Paper checks may not be as common as they used to be, thanks to the increased use of debit cards and digital payments. However, there may be situations when you need to endorse a check to someone else — also known as "signing over a check." 

Once these checks are signed over, they're known as "third-party checks."

In this article, we’ll cover the reasons why you may want to sign a check over to another person, how to endorse a check to someone else, and some alternatives to third-party checks.

Reasons To Endorse a Check to Someone Else

There are a couple of reasons why you may want to endorse a check to someone else.

For one, you may not have a bank account of your own. If this is the case, having someone else that you know and trust cash the check for you would save you from having to pay a check cashing fee. If you’re a minor, you may also need to have your parent or legal guardian cash the check for you.

Another reason why you may want to endorse a check to someone else is if you have a bank account but currently don't have convenient access to a bank location or a mobile banking app.

You may also consider signing over a check if you owe someone else the same amount of money. Theoretically, this would make endorsing a check to someone else a convenient time-saver. After all, you wouldn't have to wait for the check amount to be deposited in your bank account before you can withdraw the funds or write a new check.

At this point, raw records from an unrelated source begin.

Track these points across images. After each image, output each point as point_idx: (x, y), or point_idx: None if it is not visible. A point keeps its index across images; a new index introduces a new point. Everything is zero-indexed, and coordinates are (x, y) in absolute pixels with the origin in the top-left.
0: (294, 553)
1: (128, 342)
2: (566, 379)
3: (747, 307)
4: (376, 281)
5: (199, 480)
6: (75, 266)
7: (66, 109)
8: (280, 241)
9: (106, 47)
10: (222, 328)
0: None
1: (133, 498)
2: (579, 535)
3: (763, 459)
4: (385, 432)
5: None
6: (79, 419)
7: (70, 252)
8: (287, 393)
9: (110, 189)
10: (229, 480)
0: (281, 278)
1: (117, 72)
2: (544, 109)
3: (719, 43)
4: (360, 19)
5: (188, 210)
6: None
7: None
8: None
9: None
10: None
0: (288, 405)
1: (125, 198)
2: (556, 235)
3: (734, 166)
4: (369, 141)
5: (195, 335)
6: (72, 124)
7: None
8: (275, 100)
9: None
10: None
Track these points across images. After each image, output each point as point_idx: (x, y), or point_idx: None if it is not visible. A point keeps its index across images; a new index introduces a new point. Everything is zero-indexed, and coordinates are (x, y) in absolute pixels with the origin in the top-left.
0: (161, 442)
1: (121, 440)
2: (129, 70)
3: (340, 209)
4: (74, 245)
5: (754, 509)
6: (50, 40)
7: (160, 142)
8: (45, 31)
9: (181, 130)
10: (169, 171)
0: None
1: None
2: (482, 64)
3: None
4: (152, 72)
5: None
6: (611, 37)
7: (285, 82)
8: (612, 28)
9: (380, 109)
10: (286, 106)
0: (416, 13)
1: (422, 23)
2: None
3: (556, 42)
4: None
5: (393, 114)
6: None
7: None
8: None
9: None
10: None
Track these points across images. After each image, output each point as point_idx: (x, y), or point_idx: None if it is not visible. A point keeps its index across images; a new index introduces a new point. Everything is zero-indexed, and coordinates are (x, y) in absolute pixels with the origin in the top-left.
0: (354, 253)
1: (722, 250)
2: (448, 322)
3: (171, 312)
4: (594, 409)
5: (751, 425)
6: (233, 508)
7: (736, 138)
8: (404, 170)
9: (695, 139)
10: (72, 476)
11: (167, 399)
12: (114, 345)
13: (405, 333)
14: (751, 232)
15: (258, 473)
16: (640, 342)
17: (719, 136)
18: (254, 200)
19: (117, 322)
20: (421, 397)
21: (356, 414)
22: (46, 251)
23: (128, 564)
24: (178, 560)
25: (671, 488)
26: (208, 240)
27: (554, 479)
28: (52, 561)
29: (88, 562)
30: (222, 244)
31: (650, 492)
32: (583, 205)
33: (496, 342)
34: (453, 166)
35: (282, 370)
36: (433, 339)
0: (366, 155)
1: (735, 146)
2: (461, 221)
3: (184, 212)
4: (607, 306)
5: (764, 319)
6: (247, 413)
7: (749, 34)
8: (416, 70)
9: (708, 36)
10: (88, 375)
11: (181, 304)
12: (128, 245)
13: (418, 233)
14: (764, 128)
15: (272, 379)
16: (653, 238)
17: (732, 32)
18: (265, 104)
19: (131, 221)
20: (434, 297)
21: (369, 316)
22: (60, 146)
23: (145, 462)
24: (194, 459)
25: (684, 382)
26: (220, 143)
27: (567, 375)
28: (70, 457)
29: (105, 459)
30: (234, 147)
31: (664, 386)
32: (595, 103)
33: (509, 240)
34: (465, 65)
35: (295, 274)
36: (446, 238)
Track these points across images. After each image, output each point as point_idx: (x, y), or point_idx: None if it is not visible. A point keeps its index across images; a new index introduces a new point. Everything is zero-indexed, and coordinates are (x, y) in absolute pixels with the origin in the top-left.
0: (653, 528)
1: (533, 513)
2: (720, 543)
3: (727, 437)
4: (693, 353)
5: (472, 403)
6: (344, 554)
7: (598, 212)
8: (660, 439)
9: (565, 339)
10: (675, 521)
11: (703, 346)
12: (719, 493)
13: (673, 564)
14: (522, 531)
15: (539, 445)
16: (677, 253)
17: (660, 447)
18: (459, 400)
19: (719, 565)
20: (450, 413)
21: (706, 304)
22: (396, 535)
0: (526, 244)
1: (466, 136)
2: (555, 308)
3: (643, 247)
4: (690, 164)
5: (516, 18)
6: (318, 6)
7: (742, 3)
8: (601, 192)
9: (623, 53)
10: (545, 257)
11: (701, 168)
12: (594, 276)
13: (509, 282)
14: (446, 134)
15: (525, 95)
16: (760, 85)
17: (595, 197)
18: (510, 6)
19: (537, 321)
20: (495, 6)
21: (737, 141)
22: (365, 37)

Steps to Signing Over a Check

If you need to sign over a third-party check, there are a few important steps to ensure it's done correctly:

Make Sure the Recipient’s Financial Institution Will Accept the Check

Before attempting to sign a check over to someone else, ask the recipient to contact their bank and ask about their policies. Banks and credit unions are not legally obligated to accept third-party checks, and not all do[1].

If you sign over a check without asking — and it turns out the bank doesn't accept third-party checks — it could make it difficult to ever get the check cashed at all.

Some banks require both the original payee and the person to whom they're signing over the check to be present when the check is deposited or cashed. If this is the case, make sure you bring your government-issued photo ID to the bank branch.

It may also be a good idea to contact the bank of the person who originally wrote the check to make sure that it will allow the check to be cashed in this manner, too.

Sign the Check

Look on the back of the check for the endorsement line or box. Typically, there will be text indicating "Endorse here". Sign your name in the indicated space exactly as it appears on the "Pay to" line on the front of the check.

Designate the New Recipient

Directly underneath your signature, print "Pay to the order of" and the recipient's full name in clear, legible handwriting.

Give the Check to the New Recipient

Finally, you can hand the check over to the new recipient so that they can try to deposit or cash the check.

Alternatives to Endorsing a Check to Someone Else

Although it's possible to sign over a check to someone else, it may not be the best solution — especially if the new intended recipient's bank doesn't accept third-party checks.

If you have a bank account, you may consider depositing the check at a local branch or ATM or using your bank's mobile app. Processing times for checks vary, but once the funds are deposited in your account, you can then safely withdraw the cash and, if desired, give it to the recipient or write them a new check.

Another possibility is to request a wire transfer of the funds to their account (usually for a fee). Finally, you can use a peer-to-peer money transfer app such as Zelle® to send money to people that you know and trust for free.

If you don't have a bank account, you may still cash the check at a bank for a fee. However, many banks won't cash a check unless you have an account due to the prevalence of fraudulent activity.

There are also retailers and services who might cash a check for a fee. It’s a good idea at all times to understand what their fees will be before enlisting their help.

In addition, if you don't have a bank account, consider applying for one (In fact, we know a great place to do it). Having a checking account is easy and can save you a great deal in both time and check cashing fees.

How To Sign Over a Check: The Bottom Line

Although it's not a very common occurrence, it is possible to endorse a check to someone else. Just make sure that you understand the steps necessary for signing over a third-party check — and ensure that the new recipient's bank will accept the check.

In addition, it's important to know that check-cashing scams involving fraudulent third-party checks have become common.

Typically, these involve being asked to deposit a check for someone else and giving the money to the scammer in the form of cash, a prepaid card, or a wire transfer.

 However, once the bad check has bounced, you'll likely be on the hook for repaying your bank the money you withdrew to send to the scammer. If you are the recipient of a third-party check, only cash or deposit it if you know and trust the person who wrote it over to you.